The problem with such a test is that "gaming" the test would almost certainly be rampant unless the test had sufficient variability to stop makers hard-wiring knowledge of the test as a special-case into the car (think how computer makers try to rig benchmark test results in various dubious ways). And if its not standardized then you are open to all sorts of accusations of favoritism. Not saying I'm against the idea, it makes a lot of sense .. it's just going to be tough to get it right (and fair).
The good news is that we do know WHAT we want to test for. Agencies like SAE and NHTSA have put together a list of elemental behavior competencies:
- Maintain a lane
- Changing lanes
- Navigating intersections
- Navigating unstructured roadways, entering/exiting unstructured roadways
- Navigating pick-up and drop off zones and parking structures
- Responding to vulnerable road users
- Responding to other vehicles
- Responding to special purpose vehicles (ie emergency vehicles etc)
- Responding to lane obstructions and obstacles (static, dynamic, including animals)
- Responding to confined road structures (tunnels, bridges, parking garages etc)
- Responding to work zones (including workers)
- Responding to DDT performance relevant system failures
- Responding to relevant dynamic traffic signs and signals
So the question becomes HOW do we test for these competencies. I don't think it would be too difficult to devise a set of scenarios that test all these competencies. But you are right that ensuring that the tests are right and fair could be tricky. we could construct those "fake cities", with intersections, construction areas, parking lots, fake pedestrians that pop out, cars that cut in etc... and have the AVs complete a random route through the fake city. I would also propose doing the test on different days to cover good weather and bad weather. You could even create fake fog to test for that as well. Obviously, AV companies could still try to adjust their system to pass the test. I would suggest that AVs would need to complete this test without premapping so that they can't just premap the course and pass it that way. Companies could still use HD maps to improve performance in the real world when they deploy but this would test that the AVs have the basic competencies if there was no HD map. Since everyone would take the test in the same "fake city", I think that would ensure fairness. To address the issue of just rigging the system to pass the test, I think there would need to be other parts of the validation process. Just taking an AV driving test would not be enough IMO.
I propose a 3 step process the get certification for deploying an AV:
Step 1: Documentation
The AV company would need to provide documentation on how their AV works, how it was built, what processes were used to develop and test the AV, what redundancies exist for critical safety issues, what the ODD is, what processes exists to enforce the ODD, and what processes exist after deployment to quickly fix an issue. The last part is key because AV accidents will inevitably happen no matter what. So it is important to have a "recall" process in place to quickly address and fix a problem. The purpose of this step would be to ensure that regulators are knowledgeable about how the AV works, provide evidence that the AV company did their due diligence in building and testing their AV and give regulators an opportunity to provide feedback if regulators feel that the AV company missed something critical.
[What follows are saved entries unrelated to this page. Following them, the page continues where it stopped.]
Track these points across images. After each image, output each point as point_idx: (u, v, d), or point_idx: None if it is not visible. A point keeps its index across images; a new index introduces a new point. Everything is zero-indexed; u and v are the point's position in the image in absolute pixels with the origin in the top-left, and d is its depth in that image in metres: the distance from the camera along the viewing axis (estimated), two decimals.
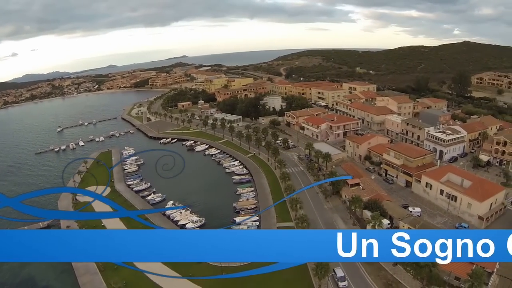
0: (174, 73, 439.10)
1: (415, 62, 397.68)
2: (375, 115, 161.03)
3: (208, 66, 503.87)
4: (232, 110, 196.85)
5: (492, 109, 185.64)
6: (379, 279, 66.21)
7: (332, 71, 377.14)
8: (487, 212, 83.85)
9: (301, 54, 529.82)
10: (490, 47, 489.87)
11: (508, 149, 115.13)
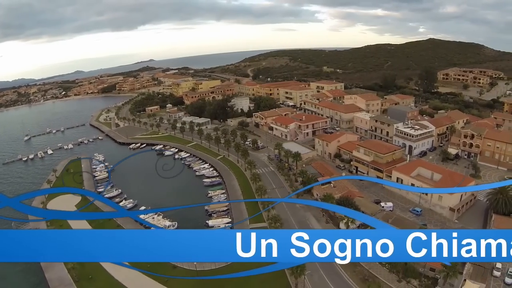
0: (141, 77, 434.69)
1: (382, 60, 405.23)
2: (343, 113, 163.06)
3: (175, 70, 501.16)
4: (200, 113, 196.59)
5: (459, 103, 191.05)
6: (355, 275, 67.08)
7: (299, 70, 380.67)
8: (458, 204, 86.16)
9: (268, 54, 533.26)
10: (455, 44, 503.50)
11: (475, 141, 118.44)
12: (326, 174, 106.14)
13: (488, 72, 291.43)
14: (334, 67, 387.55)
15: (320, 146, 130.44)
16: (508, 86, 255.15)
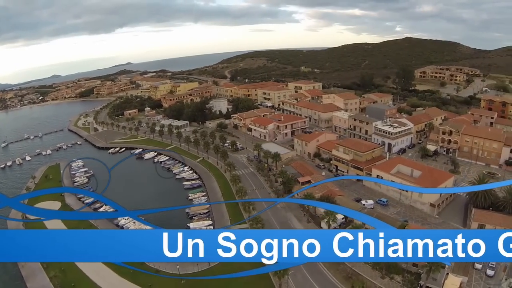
0: (119, 81, 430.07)
1: (359, 59, 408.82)
2: (322, 113, 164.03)
3: (153, 72, 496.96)
4: (179, 115, 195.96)
5: (436, 100, 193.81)
6: (338, 273, 67.48)
7: (277, 71, 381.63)
8: (438, 199, 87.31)
9: (245, 56, 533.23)
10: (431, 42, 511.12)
11: (453, 138, 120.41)
12: (306, 173, 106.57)
13: (465, 70, 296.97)
14: (312, 67, 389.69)
15: (299, 146, 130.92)
16: (484, 83, 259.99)
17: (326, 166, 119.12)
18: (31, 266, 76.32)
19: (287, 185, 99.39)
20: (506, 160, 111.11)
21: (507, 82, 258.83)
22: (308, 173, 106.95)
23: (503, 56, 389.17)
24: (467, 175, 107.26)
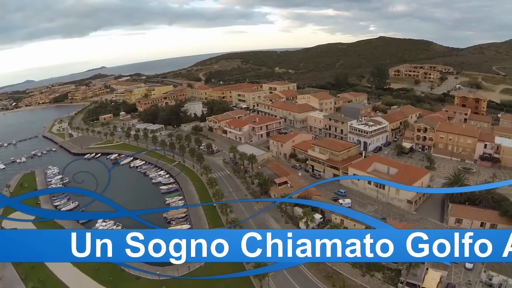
0: (93, 85, 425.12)
1: (334, 59, 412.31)
2: (297, 113, 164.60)
3: (127, 76, 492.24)
4: (154, 119, 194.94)
5: (411, 98, 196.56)
6: (319, 273, 67.61)
7: (251, 72, 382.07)
8: (415, 196, 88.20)
9: (220, 58, 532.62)
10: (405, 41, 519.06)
11: (428, 135, 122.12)
12: (282, 174, 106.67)
13: (438, 68, 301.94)
14: (286, 67, 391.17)
15: (275, 147, 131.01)
16: (458, 80, 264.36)
17: (303, 167, 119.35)
18: (9, 278, 74.63)
19: (264, 186, 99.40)
20: (480, 155, 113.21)
21: (479, 79, 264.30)
22: (285, 174, 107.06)
23: (475, 54, 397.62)
24: (442, 171, 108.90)
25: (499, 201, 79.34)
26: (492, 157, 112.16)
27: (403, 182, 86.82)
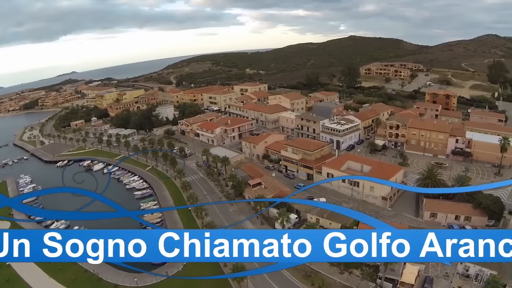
0: (64, 91, 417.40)
1: (304, 59, 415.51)
2: (268, 114, 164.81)
3: (98, 81, 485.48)
4: (126, 124, 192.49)
5: (382, 96, 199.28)
6: (297, 273, 67.38)
7: (222, 74, 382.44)
8: (389, 192, 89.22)
9: (190, 60, 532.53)
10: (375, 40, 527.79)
11: (401, 131, 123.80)
12: (256, 176, 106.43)
13: (408, 65, 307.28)
14: (257, 68, 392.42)
15: (248, 149, 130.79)
16: (428, 77, 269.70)
17: (276, 167, 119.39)
18: None
19: (238, 188, 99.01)
20: (452, 150, 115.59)
21: (449, 76, 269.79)
22: (258, 175, 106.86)
23: (444, 51, 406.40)
24: (416, 166, 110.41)
25: (472, 194, 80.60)
26: (464, 151, 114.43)
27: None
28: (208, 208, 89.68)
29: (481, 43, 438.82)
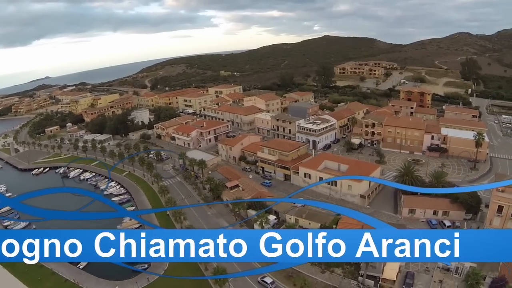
0: (38, 96, 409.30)
1: (279, 60, 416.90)
2: (244, 116, 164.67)
3: (72, 86, 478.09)
4: (102, 129, 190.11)
5: (357, 95, 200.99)
6: (279, 273, 67.07)
7: (197, 77, 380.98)
8: (367, 190, 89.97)
9: (165, 63, 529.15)
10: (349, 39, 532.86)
11: (376, 130, 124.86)
12: (233, 178, 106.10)
13: (382, 64, 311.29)
14: (232, 70, 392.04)
15: (224, 151, 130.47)
16: (402, 75, 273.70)
17: (253, 169, 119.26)
18: None
19: (215, 191, 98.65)
20: (428, 146, 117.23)
21: (423, 73, 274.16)
22: (235, 177, 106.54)
23: (418, 49, 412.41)
24: (393, 164, 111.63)
25: None
26: (439, 147, 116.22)
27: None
28: (186, 212, 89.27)
29: (453, 41, 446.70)
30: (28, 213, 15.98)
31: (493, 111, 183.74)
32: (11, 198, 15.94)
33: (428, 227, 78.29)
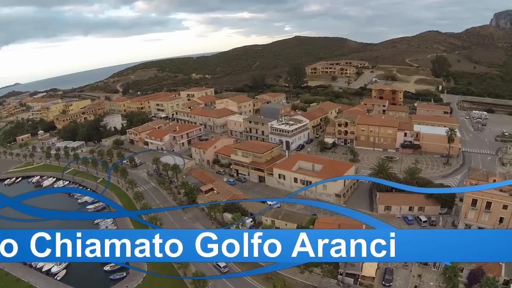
0: (7, 104, 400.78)
1: (250, 61, 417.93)
2: (216, 118, 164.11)
3: (43, 92, 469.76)
4: (74, 136, 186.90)
5: (329, 95, 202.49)
6: (257, 276, 66.91)
7: (168, 80, 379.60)
8: (343, 189, 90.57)
9: (136, 67, 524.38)
10: (320, 39, 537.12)
11: (349, 128, 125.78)
12: (207, 181, 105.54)
13: (354, 63, 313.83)
14: (203, 73, 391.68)
15: (198, 155, 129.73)
16: (373, 74, 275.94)
17: (227, 172, 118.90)
18: None
19: (191, 195, 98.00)
20: (401, 143, 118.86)
21: (394, 71, 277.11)
22: (210, 181, 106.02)
23: (388, 48, 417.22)
24: (367, 162, 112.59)
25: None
26: (412, 144, 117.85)
27: (329, 177, 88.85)
28: (162, 217, 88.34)
29: (423, 39, 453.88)
30: (28, 213, 15.98)
31: (464, 107, 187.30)
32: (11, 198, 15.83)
33: (404, 223, 79.18)
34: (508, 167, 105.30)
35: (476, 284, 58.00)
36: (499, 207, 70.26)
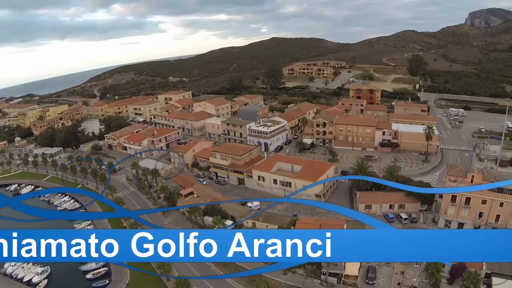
0: None
1: (227, 63, 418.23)
2: (194, 121, 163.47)
3: (19, 98, 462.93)
4: (52, 142, 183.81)
5: (307, 95, 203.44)
6: (241, 279, 66.64)
7: (145, 84, 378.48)
8: (322, 189, 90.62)
9: (113, 71, 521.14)
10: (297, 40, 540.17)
11: (328, 128, 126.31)
12: (187, 185, 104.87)
13: (331, 63, 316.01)
14: (180, 76, 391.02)
15: (176, 158, 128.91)
16: (351, 73, 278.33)
17: (206, 175, 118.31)
18: None
19: (171, 199, 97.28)
20: (380, 142, 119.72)
21: (371, 71, 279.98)
22: (189, 184, 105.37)
23: (365, 48, 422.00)
24: (346, 161, 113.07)
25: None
26: (391, 142, 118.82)
27: (309, 178, 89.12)
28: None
29: (400, 38, 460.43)
30: (28, 213, 15.84)
31: (441, 104, 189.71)
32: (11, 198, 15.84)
33: (385, 221, 79.36)
34: (486, 163, 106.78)
35: (458, 278, 58.80)
36: (478, 202, 71.40)
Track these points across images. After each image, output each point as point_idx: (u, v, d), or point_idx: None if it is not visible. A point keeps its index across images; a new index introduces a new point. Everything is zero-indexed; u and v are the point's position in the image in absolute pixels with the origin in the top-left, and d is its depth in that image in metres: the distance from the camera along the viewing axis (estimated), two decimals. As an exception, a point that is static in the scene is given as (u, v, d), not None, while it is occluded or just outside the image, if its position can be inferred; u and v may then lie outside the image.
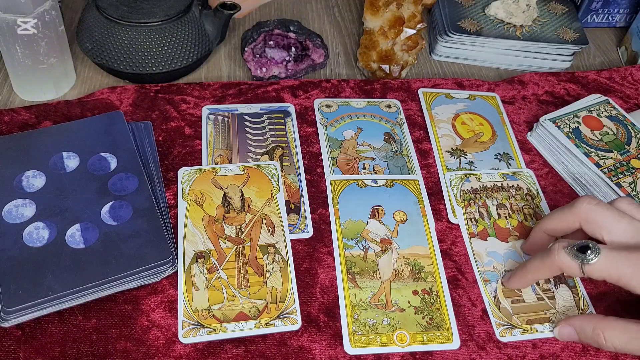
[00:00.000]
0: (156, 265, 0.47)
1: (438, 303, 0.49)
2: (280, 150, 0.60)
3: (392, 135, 0.63)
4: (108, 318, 0.46)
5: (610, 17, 0.82)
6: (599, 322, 0.45)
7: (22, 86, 0.63)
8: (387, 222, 0.55)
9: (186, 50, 0.64)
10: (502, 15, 0.75)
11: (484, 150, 0.63)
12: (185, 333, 0.46)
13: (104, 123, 0.57)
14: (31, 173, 0.52)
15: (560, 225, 0.49)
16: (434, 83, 0.69)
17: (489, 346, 0.48)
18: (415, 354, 0.47)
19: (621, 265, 0.43)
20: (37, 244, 0.47)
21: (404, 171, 0.60)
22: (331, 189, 0.57)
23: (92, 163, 0.54)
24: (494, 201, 0.57)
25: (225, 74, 0.70)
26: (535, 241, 0.52)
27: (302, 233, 0.53)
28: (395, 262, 0.52)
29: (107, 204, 0.51)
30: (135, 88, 0.63)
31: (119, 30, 0.62)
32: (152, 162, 0.56)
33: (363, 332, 0.47)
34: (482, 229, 0.55)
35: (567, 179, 0.61)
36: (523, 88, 0.70)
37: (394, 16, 0.67)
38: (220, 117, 0.62)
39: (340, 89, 0.67)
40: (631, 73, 0.73)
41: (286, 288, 0.49)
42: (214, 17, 0.67)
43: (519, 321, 0.49)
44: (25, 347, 0.44)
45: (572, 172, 0.60)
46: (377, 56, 0.69)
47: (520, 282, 0.50)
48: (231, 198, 0.54)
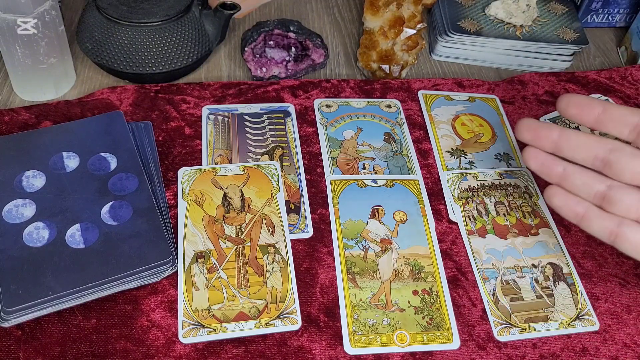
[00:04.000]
0: (156, 265, 0.47)
1: (438, 303, 0.49)
2: (280, 150, 0.60)
3: (392, 135, 0.63)
4: (108, 318, 0.46)
5: (610, 17, 0.82)
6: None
7: (22, 86, 0.63)
8: (387, 222, 0.55)
9: (186, 50, 0.64)
10: (502, 15, 0.75)
11: (484, 150, 0.63)
12: (185, 333, 0.46)
13: (104, 123, 0.57)
14: (31, 173, 0.52)
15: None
16: (434, 83, 0.69)
17: (489, 346, 0.48)
18: (415, 354, 0.47)
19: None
20: (37, 244, 0.47)
21: (404, 171, 0.60)
22: (331, 189, 0.57)
23: (92, 163, 0.54)
24: (492, 199, 0.58)
25: (225, 74, 0.70)
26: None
27: (302, 233, 0.53)
28: (395, 262, 0.52)
29: (107, 204, 0.51)
30: (135, 88, 0.63)
31: (119, 30, 0.62)
32: (152, 162, 0.56)
33: (363, 332, 0.47)
34: (481, 226, 0.55)
35: (567, 179, 0.61)
36: (523, 88, 0.70)
37: (394, 16, 0.67)
38: (220, 117, 0.62)
39: (340, 89, 0.67)
40: (631, 73, 0.73)
41: (286, 288, 0.49)
42: (214, 17, 0.67)
43: (517, 320, 0.49)
44: (25, 347, 0.44)
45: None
46: (377, 56, 0.69)
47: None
48: (231, 198, 0.54)
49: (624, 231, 0.43)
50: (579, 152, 0.44)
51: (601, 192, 0.43)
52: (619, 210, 0.43)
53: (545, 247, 0.54)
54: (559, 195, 0.45)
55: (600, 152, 0.43)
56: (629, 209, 0.42)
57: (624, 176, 0.42)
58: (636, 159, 0.42)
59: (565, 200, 0.45)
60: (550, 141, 0.45)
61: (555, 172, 0.45)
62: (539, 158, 0.45)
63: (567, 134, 0.44)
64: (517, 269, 0.52)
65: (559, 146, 0.44)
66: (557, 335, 0.49)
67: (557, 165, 0.45)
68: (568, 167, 0.44)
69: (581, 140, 0.44)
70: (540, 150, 0.45)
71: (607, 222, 0.43)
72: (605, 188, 0.43)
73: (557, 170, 0.45)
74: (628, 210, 0.42)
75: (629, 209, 0.42)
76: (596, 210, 0.44)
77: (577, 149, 0.44)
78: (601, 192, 0.43)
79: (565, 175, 0.44)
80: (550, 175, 0.45)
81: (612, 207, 0.43)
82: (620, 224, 0.43)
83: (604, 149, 0.43)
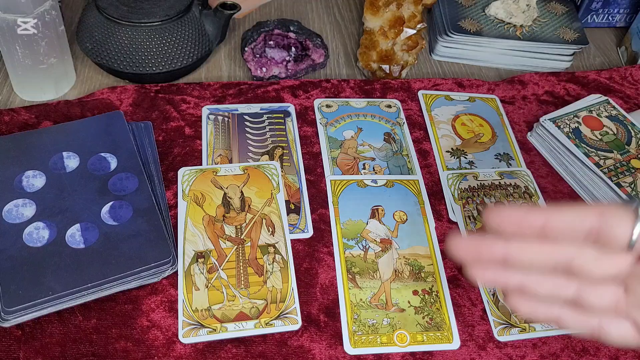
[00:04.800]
0: (156, 265, 0.47)
1: (438, 303, 0.49)
2: (280, 150, 0.60)
3: (392, 135, 0.63)
4: (108, 318, 0.46)
5: (610, 17, 0.82)
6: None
7: (22, 86, 0.63)
8: (387, 222, 0.55)
9: (186, 50, 0.64)
10: (502, 15, 0.75)
11: (484, 150, 0.63)
12: (185, 333, 0.46)
13: (104, 123, 0.57)
14: (31, 173, 0.52)
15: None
16: (434, 83, 0.69)
17: (489, 346, 0.48)
18: (415, 354, 0.47)
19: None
20: (37, 244, 0.47)
21: (404, 171, 0.60)
22: (331, 189, 0.57)
23: (92, 163, 0.54)
24: (492, 199, 0.58)
25: (225, 74, 0.70)
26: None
27: (302, 233, 0.53)
28: (395, 262, 0.52)
29: (107, 204, 0.51)
30: (135, 88, 0.63)
31: (119, 30, 0.62)
32: (152, 162, 0.56)
33: (363, 332, 0.47)
34: (481, 226, 0.55)
35: (567, 179, 0.61)
36: (523, 88, 0.70)
37: (394, 16, 0.67)
38: (220, 117, 0.62)
39: (340, 89, 0.67)
40: (631, 73, 0.73)
41: (286, 288, 0.49)
42: (214, 17, 0.67)
43: (517, 320, 0.49)
44: (25, 347, 0.44)
45: (572, 172, 0.60)
46: (377, 56, 0.69)
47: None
48: (231, 198, 0.54)
49: (606, 328, 0.38)
50: (535, 262, 0.37)
51: (571, 297, 0.38)
52: (596, 312, 0.38)
53: (545, 247, 0.54)
54: (526, 302, 0.38)
55: (560, 259, 0.37)
56: (608, 308, 0.37)
57: (593, 277, 0.37)
58: (601, 259, 0.36)
59: (534, 307, 0.38)
60: (497, 255, 0.37)
61: (512, 283, 0.38)
62: (487, 275, 0.38)
63: (516, 248, 0.37)
64: (517, 269, 0.52)
65: (510, 260, 0.37)
66: (557, 335, 0.48)
67: (513, 276, 0.38)
68: (526, 277, 0.38)
69: (535, 250, 0.37)
70: (486, 266, 0.38)
71: (586, 323, 0.38)
72: (574, 291, 0.37)
73: (513, 281, 0.38)
74: (607, 309, 0.37)
75: (607, 308, 0.37)
76: (570, 313, 0.38)
77: (533, 260, 0.37)
78: (571, 297, 0.38)
79: (525, 286, 0.38)
80: (508, 287, 0.38)
81: (588, 310, 0.38)
82: (600, 322, 0.38)
83: (564, 257, 0.37)
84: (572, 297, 0.38)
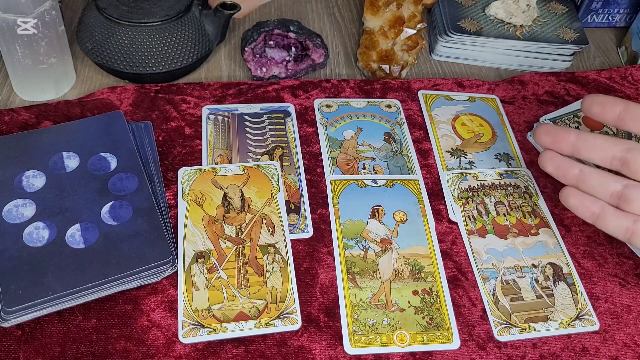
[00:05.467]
0: (156, 265, 0.47)
1: (438, 303, 0.49)
2: (280, 150, 0.60)
3: (392, 135, 0.63)
4: (108, 318, 0.46)
5: (610, 17, 0.82)
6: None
7: (22, 86, 0.63)
8: (387, 222, 0.55)
9: (186, 50, 0.64)
10: (502, 15, 0.75)
11: (484, 150, 0.63)
12: (185, 333, 0.46)
13: (104, 123, 0.57)
14: (31, 173, 0.52)
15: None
16: (434, 83, 0.69)
17: (489, 346, 0.48)
18: (415, 354, 0.47)
19: None
20: (37, 244, 0.47)
21: (404, 171, 0.60)
22: (331, 189, 0.57)
23: (92, 163, 0.54)
24: (492, 199, 0.58)
25: (225, 74, 0.70)
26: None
27: (302, 233, 0.53)
28: (395, 262, 0.52)
29: (107, 204, 0.51)
30: (135, 88, 0.63)
31: (119, 30, 0.62)
32: (152, 162, 0.56)
33: (363, 332, 0.47)
34: (481, 226, 0.55)
35: (567, 178, 0.61)
36: (523, 88, 0.70)
37: (394, 16, 0.67)
38: (220, 117, 0.62)
39: (340, 89, 0.67)
40: (631, 73, 0.73)
41: (286, 288, 0.49)
42: (214, 17, 0.67)
43: (517, 320, 0.49)
44: (25, 347, 0.44)
45: (572, 172, 0.60)
46: (377, 56, 0.69)
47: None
48: (231, 198, 0.54)
49: (638, 232, 0.43)
50: (597, 153, 0.45)
51: (617, 192, 0.44)
52: (634, 208, 0.44)
53: (545, 247, 0.54)
54: (575, 195, 0.46)
55: (618, 152, 0.44)
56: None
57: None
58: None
59: (581, 200, 0.46)
60: (569, 144, 0.46)
61: (571, 174, 0.46)
62: (555, 161, 0.47)
63: (584, 137, 0.45)
64: (517, 269, 0.52)
65: (577, 148, 0.46)
66: (557, 335, 0.49)
67: (574, 168, 0.46)
68: (584, 169, 0.46)
69: (598, 141, 0.45)
70: (556, 153, 0.47)
71: (622, 221, 0.44)
72: (621, 187, 0.44)
73: (573, 172, 0.46)
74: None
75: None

Step 2: Testing behavior competencies
This would be the on-road test that I talked about above that would test for basic driving competencies. This purpose of this step would be to make sure that the AV has the basic driving skills needed.
Step 3: Safety Data
In this final step, the AV company would need to show safety data from x million of miles of autonomous driving with a safety driver in the ODD that they want to deploy in that shows the overall safety is good enough. The data would need to meet some criteria of x safety critical failures per million miles. Safety critical failures would be actual accidents + near misses that almost resulted in a collision. The purpose of this final step would be show overall safety is good enough.
I think if we did all 3 steps that would be good enough to certify AVs for deployment. All three steps could be standardized to ensure fairness. And all three steps together would provide a more complete validation process. Step 1 ensures the company meets the requirements in developing the AV, step 2 tests for basic driving skills, and step 3 checks for overall safety with statistically significant data. Again, this would not guarantee that AVs never crash but I think it would set the bar high enough that the public could trust AVs.